Fratella is a deliberate bastardization of masculine and feminine conjugations of the Italian language. Being new to the foreign words Fratello and Sorella, my roommate and I found it difficult to remember the proper terms for “brother” and “sister”, and eventually it became an inside joke to say the words wrong. Calling Florence home, this became a tongue-in-cheek play on the misuse of the Italian language by tourists.
The depiction in this piece is from when my sister Cori came to visit in Florence in February. She is standing in front of a restaurant in a popular tourist area, Piazza della Signora. My sister, a foreigner, is found in a place in Italy commonly overflowing with foreigners.
An issue within contemporary culture I find particularly distressing is The NHL Lockout. A lockout was established once the previous Collective Bargaining Agreement expired, and the players’ union, the NHLPA, and the NHL owners were unable to come to terms on distribution of the league revenue.
The fact that I chose to depict a hockey-related issue in a series of paintings is to acknowledge a disapproval of the situation from fans around the world. Regardless of sides and who has more claim to the league’s 3.3 billion dollar annual revenue, the issue is the league’s disregard of both their fans, their employees and their players as a commodity. This has an adverse effect on all those whose careers depend on NHL profits.
In this series of oil paintings, Locked Out: Messier Vs. McClean ’94, Conroy Vs. Khabibulin ’04, Parise Vs. Quick ’12, I wanted to show that the fans, and also photographers to represent the workers, are clearly taking a backseat in this situation. I achieved this effect by painting the crowds down on the canvas in oil, then adding a layer of mylar paper in order to both blur the fans and make the hockey action more distinct. Despite that we are the structure on which everything stands (the canvas), the fans are not as clearly visible within the context of the image.
There have actually now been three separate lockouts within the past eighteen years. Therefore, I chose to source the imagery for each work from the Stanley Cup Finals match up that occurred before the league shut down each year (in ‘94-‘95, ’04-’05, and now the start of ’12-’13). Each image has been sourced from some of the most vital moments of these series’. I also wrapped chains and locks around each image in order to imply that each of these moments have been stopped at perhaps the most crucial moments from these games. For example, in the ’94 playoffs between Vancouver Canucks and New York Rangers, Rangers captain Mark Messier literally guaranteed he would lead his team to victory in Game 6. Sure enough, Mess delivered, and this impetus led to New York breaking their curse of not winning the Cup in 54 years. You just do not pause the game at such an exciting moment, man!
My work has halted this excitement. I’ve locked the viewers out of full appreciation of my paintings, somewhat neglecting my relationship with my viewer to reflect the NHL’s disregard for their fans. Finally, I chose to represent both fans and the players with high contrast and energy, blurred in a black/ blue and white monotone to give the impression of old, vintage film reel. This is to subtly show that Hockey is part of our heritage; the reason why this whole situation affects us as fans so poignantly. This colour scheme ultimately unites the players and the crowds, in order to connote that the main issues are the locks.
Recently, I have been following a metalcore band from Halifax, A Sight For Sewn Eyes. I had the opportunity to see this group play live at Scenefest in St.

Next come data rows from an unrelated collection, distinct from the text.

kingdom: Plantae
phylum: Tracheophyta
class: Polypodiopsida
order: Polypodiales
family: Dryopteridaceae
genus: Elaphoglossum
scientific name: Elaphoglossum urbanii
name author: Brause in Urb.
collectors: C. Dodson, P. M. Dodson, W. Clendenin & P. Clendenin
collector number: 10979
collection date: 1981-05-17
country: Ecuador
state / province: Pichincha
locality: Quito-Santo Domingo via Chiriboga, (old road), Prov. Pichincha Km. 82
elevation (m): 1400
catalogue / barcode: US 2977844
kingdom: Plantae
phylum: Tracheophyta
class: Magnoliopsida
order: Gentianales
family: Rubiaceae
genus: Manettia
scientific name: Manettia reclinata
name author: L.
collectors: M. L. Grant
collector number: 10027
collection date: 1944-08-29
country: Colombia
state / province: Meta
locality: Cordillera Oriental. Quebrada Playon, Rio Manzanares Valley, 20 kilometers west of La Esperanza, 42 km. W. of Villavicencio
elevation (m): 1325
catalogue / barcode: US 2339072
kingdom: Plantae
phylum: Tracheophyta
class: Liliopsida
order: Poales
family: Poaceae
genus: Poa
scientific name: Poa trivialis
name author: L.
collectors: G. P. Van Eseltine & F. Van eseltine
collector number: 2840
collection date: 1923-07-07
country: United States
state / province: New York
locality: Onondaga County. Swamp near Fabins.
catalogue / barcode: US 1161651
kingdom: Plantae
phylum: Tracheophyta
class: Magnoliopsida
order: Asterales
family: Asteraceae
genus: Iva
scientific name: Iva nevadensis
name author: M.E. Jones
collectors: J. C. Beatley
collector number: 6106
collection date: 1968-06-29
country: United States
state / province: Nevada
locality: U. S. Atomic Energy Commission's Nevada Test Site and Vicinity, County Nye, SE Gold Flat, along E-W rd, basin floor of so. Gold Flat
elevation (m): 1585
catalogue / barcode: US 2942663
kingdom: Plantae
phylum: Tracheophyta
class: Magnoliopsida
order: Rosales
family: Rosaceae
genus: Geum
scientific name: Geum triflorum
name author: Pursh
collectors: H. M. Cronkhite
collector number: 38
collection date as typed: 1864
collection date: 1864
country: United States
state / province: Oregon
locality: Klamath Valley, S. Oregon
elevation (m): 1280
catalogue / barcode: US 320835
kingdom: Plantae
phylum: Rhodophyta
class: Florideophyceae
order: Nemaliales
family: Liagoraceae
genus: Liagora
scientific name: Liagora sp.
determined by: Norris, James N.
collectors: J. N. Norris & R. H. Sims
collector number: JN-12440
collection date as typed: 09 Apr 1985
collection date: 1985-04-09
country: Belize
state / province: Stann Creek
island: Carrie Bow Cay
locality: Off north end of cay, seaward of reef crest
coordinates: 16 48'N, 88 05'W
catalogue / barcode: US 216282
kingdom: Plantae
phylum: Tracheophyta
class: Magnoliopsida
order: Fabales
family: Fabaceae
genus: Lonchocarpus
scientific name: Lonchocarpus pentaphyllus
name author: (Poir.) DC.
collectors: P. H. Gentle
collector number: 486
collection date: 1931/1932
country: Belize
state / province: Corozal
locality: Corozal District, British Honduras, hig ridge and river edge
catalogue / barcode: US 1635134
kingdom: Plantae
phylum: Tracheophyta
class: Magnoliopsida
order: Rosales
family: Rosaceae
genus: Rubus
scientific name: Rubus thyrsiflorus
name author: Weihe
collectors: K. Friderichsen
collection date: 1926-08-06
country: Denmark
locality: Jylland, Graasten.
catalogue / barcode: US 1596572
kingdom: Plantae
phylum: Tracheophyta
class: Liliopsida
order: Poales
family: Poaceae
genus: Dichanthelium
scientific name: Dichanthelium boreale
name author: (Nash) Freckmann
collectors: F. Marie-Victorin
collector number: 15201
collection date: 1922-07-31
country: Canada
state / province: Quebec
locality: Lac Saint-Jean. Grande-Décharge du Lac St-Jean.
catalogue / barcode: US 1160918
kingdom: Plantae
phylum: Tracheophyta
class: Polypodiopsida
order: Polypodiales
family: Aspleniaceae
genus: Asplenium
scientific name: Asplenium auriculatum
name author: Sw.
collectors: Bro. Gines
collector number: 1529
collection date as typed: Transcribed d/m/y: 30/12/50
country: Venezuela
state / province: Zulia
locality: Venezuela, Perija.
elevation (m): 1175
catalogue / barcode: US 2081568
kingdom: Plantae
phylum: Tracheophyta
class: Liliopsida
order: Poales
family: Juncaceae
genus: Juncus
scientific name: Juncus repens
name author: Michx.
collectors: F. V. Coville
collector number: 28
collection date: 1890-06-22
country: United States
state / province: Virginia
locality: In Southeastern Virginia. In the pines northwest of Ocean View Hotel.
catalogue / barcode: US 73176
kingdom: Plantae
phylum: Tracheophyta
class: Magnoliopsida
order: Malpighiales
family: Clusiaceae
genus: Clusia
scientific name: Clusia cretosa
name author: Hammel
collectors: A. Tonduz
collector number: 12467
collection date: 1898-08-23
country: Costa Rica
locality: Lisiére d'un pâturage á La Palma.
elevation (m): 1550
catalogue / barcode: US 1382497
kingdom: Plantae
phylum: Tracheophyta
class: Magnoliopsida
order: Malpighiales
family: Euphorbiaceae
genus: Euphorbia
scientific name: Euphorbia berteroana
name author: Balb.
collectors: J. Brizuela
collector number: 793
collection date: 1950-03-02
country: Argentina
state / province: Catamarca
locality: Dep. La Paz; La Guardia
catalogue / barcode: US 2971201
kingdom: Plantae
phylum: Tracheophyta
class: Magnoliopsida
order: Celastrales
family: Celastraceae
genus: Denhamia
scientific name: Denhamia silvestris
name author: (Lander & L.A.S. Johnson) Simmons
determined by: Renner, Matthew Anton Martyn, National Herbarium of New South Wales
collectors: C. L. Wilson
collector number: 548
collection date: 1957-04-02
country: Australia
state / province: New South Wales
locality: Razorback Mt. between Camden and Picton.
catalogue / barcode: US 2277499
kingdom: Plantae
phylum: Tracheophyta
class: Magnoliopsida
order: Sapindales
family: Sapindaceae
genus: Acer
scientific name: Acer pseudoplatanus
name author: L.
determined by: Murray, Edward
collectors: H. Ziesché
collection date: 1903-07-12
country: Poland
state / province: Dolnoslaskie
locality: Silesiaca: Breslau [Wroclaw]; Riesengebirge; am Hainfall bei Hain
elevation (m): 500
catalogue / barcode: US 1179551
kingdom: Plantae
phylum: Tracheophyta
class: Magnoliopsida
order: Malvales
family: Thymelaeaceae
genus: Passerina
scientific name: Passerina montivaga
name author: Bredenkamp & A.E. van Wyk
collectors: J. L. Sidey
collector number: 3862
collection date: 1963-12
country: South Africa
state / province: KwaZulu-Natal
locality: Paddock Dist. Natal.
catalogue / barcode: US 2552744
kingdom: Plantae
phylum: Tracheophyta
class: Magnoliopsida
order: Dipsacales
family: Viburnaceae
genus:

Catherine’s. The rowdiness of the band, coupled with the overcrowded bar’s poor lighting, meant none of the pictures I took turned out well. Guitarists moved too much, lights flashed, the drums and crowd were a huge mess of shadows.
When it came to sourcing from social media, I was intrigued that I was capable of translating a digital search and continuous band allegiance into a painted interpretation of A Sight For Sewn Eyes’ chaos, especially after having experienced said chaos firsthand. The name Surrogate Eyes has two defining meanings: that I am translating my experience of this show’s excitement to show others through my interpretation, and that I have, as a fellow artist (in a different medium), become another “Eyes” member. I found the same reckless abandon with this canvas that bands do with their instruments. This piece became largely performative; the canvas my guitar, the studio my stage.
My visual noise dismembers what may be expected from an oil painting, the way that the metalcore subgenre turns conceptions of music on their heads. This work visually re-imagines and illustrates how an audience member at a metalcore show gets physically (and more often than not, violently) excitable and is meant to show that hearing a band online and seeing a band live are two entirely different things. Its not meant to be beautiful, or accurate. It’s dirty, it’s loud, and it’s live.